The aim is to conclude the process in three to five months, depending on the current status of the dispute, the report said, adding the process is expected to take longer in instances where companies have initiated appeals, arbitration, or arbitral award enforcement measures.
Earlier this month, the Taxation Laws (Amendment) Bill was passed, which retrospective tax. The Taxation Laws (Amendment) Bill, 2021 seeks to amend the Income-Tax Act, 1961 so that no retrospective tax demand shall be raised on any indirect transfer of Indian assets if the transaction was undertaken before May 28, 2012 (that is, the date on which the Finance Bill, 2012 received the President’s assent).

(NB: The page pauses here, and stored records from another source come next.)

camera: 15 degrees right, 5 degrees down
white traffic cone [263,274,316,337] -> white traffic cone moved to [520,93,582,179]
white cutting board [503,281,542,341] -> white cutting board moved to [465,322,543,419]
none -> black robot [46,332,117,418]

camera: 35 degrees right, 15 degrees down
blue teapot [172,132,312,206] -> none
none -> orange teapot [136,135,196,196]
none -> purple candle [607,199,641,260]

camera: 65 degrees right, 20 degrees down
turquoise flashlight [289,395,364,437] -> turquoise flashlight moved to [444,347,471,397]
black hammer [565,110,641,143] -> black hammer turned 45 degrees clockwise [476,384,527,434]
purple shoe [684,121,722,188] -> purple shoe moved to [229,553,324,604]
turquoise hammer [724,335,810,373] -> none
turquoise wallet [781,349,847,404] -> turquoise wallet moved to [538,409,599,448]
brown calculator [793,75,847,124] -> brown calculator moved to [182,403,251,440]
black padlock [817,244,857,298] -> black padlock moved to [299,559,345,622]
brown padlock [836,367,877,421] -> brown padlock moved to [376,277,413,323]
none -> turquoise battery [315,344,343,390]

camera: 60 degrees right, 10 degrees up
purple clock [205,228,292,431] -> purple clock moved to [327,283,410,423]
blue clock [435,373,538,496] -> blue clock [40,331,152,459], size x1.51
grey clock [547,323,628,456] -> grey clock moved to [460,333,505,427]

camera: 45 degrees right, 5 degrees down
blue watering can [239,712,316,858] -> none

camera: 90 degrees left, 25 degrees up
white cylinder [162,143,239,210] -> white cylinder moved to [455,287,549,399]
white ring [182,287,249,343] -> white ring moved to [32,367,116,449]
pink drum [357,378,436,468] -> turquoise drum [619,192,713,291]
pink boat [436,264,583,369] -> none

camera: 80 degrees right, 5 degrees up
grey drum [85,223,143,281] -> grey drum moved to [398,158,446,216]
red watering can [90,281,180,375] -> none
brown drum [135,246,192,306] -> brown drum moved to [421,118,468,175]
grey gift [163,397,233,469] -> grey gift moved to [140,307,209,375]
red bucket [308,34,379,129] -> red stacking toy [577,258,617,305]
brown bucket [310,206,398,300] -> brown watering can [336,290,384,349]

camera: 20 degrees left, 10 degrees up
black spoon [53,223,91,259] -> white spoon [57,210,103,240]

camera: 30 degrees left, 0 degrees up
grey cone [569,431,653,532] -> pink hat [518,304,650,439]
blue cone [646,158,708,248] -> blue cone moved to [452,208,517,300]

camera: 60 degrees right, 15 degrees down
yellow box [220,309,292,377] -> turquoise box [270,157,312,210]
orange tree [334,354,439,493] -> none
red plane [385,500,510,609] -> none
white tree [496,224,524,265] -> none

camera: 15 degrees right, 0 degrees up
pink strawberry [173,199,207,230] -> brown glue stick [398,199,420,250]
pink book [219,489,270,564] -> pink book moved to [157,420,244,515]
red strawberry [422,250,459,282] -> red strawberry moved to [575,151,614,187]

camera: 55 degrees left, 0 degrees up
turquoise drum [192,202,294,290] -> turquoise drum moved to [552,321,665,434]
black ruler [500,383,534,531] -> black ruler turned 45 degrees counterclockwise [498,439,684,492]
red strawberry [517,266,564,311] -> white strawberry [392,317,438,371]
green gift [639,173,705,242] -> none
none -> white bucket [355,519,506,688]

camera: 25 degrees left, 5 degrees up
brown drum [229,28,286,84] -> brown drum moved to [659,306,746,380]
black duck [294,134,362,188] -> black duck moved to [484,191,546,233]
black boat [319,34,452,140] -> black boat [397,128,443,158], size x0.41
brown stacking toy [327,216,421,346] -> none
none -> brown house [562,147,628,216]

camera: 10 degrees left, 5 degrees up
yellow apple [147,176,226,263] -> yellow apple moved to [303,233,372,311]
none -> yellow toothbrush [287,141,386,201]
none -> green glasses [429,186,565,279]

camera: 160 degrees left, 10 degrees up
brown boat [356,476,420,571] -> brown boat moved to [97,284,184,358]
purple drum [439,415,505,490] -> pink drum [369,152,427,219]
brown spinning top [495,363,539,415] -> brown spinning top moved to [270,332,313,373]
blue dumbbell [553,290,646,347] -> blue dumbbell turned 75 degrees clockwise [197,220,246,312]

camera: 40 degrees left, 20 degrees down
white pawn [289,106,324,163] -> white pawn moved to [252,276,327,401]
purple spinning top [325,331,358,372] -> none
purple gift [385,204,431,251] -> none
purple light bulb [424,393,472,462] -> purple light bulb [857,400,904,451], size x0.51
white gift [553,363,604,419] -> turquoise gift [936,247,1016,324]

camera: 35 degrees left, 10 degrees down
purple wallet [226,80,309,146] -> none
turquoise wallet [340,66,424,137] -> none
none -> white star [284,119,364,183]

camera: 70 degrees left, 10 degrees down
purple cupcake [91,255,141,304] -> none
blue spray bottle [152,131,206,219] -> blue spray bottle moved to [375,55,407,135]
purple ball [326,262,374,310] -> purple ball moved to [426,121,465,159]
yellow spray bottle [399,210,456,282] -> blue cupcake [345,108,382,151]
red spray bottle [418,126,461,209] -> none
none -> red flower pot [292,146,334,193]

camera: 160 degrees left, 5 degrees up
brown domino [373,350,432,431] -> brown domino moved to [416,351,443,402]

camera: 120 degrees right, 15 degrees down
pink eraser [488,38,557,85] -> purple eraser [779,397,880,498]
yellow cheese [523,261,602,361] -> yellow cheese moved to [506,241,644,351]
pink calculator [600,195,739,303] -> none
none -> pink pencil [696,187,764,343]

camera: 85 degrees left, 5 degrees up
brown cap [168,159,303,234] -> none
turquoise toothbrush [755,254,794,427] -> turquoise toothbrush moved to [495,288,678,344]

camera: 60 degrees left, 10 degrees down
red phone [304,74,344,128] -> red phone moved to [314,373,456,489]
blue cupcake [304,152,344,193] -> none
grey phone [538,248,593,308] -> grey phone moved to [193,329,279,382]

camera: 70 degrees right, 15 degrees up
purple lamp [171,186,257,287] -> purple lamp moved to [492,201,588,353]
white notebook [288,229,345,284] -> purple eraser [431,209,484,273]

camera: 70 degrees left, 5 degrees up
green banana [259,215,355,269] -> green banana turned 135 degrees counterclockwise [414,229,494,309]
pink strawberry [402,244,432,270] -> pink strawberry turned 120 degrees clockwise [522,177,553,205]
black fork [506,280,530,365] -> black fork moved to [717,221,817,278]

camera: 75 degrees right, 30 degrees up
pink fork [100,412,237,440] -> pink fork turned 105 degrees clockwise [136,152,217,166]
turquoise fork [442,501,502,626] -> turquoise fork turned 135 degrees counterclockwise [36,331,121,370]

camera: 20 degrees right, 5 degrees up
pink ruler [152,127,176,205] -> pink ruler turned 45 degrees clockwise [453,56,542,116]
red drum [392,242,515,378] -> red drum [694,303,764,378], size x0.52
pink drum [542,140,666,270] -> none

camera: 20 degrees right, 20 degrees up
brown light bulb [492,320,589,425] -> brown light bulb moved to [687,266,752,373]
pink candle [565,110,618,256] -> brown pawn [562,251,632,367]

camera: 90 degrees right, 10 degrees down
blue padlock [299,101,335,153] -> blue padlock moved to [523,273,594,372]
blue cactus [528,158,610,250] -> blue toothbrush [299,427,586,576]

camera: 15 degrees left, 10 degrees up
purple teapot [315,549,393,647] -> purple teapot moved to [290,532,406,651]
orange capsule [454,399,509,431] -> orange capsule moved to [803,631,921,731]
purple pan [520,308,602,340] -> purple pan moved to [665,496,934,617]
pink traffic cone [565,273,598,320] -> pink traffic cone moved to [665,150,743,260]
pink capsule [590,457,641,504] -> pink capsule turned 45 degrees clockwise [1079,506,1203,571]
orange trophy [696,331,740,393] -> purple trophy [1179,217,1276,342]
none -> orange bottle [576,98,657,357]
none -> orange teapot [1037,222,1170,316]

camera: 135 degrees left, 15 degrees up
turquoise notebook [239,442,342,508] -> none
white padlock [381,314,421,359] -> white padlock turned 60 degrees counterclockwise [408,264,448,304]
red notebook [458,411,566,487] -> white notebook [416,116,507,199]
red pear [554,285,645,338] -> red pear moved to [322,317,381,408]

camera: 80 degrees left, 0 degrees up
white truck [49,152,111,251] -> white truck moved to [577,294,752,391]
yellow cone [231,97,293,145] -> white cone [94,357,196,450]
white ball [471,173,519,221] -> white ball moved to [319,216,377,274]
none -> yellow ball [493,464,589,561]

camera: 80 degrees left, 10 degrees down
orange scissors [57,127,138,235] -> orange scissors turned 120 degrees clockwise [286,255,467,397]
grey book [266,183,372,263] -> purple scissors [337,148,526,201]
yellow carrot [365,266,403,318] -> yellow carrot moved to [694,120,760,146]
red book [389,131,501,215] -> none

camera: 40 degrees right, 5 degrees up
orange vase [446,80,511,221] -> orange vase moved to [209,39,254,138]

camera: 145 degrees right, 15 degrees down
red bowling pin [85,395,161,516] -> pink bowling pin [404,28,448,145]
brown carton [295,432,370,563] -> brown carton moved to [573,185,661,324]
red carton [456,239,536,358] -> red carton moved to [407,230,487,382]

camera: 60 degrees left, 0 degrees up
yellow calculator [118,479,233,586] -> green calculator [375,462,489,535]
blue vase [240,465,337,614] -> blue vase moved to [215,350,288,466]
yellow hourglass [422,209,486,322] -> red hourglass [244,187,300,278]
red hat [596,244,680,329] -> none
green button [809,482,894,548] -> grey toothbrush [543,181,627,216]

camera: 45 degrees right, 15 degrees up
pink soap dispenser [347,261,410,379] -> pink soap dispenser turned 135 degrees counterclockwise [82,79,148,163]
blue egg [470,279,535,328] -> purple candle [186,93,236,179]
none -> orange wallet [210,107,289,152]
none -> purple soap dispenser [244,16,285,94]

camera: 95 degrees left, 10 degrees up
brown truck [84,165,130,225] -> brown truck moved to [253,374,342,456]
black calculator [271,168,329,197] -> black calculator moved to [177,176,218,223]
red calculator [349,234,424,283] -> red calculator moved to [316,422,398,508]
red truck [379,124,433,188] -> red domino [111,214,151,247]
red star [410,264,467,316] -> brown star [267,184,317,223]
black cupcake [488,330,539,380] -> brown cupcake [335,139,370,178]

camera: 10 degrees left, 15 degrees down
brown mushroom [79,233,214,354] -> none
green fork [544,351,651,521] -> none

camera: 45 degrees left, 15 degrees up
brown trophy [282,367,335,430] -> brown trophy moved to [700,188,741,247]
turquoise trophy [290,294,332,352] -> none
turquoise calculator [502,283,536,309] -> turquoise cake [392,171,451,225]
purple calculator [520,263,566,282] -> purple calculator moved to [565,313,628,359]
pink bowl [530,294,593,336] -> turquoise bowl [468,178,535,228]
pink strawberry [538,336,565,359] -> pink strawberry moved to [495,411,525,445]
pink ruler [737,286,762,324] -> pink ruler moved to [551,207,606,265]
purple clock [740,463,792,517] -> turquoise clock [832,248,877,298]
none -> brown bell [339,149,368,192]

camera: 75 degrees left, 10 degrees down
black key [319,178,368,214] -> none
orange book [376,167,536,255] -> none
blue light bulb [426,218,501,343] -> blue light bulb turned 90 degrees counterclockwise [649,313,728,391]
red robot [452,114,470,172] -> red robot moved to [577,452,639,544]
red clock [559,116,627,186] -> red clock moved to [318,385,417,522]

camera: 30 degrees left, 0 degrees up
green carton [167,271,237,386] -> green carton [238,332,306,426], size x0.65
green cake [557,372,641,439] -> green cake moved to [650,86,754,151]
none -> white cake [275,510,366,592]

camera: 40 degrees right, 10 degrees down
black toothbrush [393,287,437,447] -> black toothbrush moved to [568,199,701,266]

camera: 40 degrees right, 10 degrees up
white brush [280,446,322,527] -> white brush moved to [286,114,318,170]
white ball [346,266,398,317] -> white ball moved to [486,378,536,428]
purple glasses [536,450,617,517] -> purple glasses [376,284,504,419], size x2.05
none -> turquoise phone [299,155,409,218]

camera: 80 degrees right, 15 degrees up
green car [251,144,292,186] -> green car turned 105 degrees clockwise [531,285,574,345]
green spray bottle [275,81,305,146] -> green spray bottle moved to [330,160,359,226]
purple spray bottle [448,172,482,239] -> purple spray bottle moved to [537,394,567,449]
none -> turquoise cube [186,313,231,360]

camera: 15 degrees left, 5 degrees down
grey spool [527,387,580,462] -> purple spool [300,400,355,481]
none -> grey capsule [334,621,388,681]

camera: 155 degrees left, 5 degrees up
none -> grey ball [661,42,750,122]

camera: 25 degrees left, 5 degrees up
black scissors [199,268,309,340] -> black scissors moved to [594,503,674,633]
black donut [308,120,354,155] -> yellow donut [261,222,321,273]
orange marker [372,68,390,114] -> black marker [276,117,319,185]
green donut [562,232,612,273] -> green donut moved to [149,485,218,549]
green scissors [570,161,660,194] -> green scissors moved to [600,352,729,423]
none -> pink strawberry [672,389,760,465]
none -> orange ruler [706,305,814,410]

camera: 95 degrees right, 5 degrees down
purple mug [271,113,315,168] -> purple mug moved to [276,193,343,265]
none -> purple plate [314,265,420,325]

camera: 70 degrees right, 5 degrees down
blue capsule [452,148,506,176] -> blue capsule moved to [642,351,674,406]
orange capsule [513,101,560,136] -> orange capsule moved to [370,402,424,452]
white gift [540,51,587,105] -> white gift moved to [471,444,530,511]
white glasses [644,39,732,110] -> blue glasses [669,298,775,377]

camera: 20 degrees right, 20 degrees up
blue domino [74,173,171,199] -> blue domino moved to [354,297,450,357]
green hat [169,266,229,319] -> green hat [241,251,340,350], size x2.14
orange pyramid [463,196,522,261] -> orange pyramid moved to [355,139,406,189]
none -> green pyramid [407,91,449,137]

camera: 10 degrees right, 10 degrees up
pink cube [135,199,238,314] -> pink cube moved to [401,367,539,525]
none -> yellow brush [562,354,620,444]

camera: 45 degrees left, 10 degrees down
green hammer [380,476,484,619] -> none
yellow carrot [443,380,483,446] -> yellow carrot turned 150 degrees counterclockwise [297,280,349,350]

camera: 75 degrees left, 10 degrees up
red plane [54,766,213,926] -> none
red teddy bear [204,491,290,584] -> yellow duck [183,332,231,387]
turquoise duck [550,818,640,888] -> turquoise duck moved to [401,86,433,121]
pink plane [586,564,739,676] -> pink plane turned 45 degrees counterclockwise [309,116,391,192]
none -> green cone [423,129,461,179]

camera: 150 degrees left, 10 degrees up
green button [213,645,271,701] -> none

There are 17 affected companies and the government is reaching out to withdraw cases from various judicial levels and derive the benefit of the legal correction.
"Pursuant thereto, income-tax demand had been raised in 17 cases. In two cases assessments are pending due to stay granted by High Court," the objects of the Bill said.
Out of the 17 cases, arbitration under Bilateral Investment Protection Treaty with the United Kingdom and the Netherlands had been invoked in four cases.
"In two cases, the Arbitration Tribunal ruled in favour of the taxpayer and against the Income Tax Department," it said in a reference to arbitration awards won by Cairn and Vodafone.